DATASET EXCERPTS:
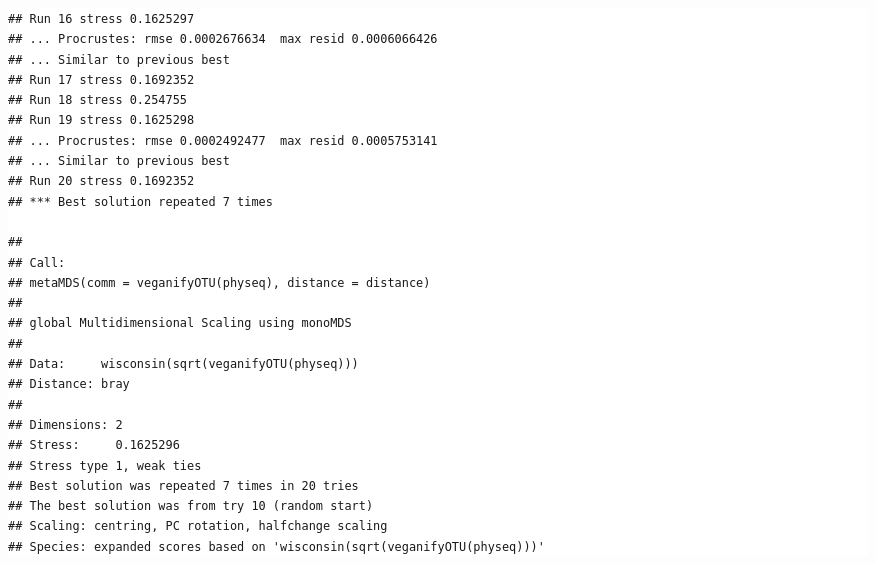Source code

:     ## Run 16 stress 0.1625297 
    ## ... Procrustes: rmse 0.0002676634  max resid 0.0006066426 
    ## ... Similar to previous best
    ## Run 17 stress 0.1692352 
    ## Run 18 stress 0.254755 
    ## Run 19 stress 0.1625298 
    ## ... Procrustes: rmse 0.0002492477  max resid 0.0005753141 
    ## ... Similar to previous best
    ## Run 20 stress 0.1692352 
    ## *** Best solution repeated 7 times

    ## 
    ## Call:
    ## metaMDS(comm = veganifyOTU(physeq), distance = distance) 
    ## 
    ## global Multidimensional Scaling using monoMDS
    ## 
    ## Data:     wisconsin(sqrt(veganifyOTU(physeq))) 
    ## Distance: bray 
    ## 
    ## Dimensions: 2 
    ## Stress:     0.1625296 
    ## Stress type 1, weak ties
    ## Best solution was repeated 7 times in 20 tries
    ## The best solution was from try 10 (random start)
    ## Scaling: centring, PC rotation, halfchange scaling 
    ## Species: expanded scores based on 'wisconsin(sqrt(veganifyOTU(physeq)))'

JOB:
Scan the listing and report each line where the word "wisconsin" shows up.

THE ANSWER:
    ## Data:     wisconsin(sqrt(veganifyOTU(physeq))) 
    ## Species: expanded scores based on 'wisconsin(sqrt(veganifyOTU(physeq)))'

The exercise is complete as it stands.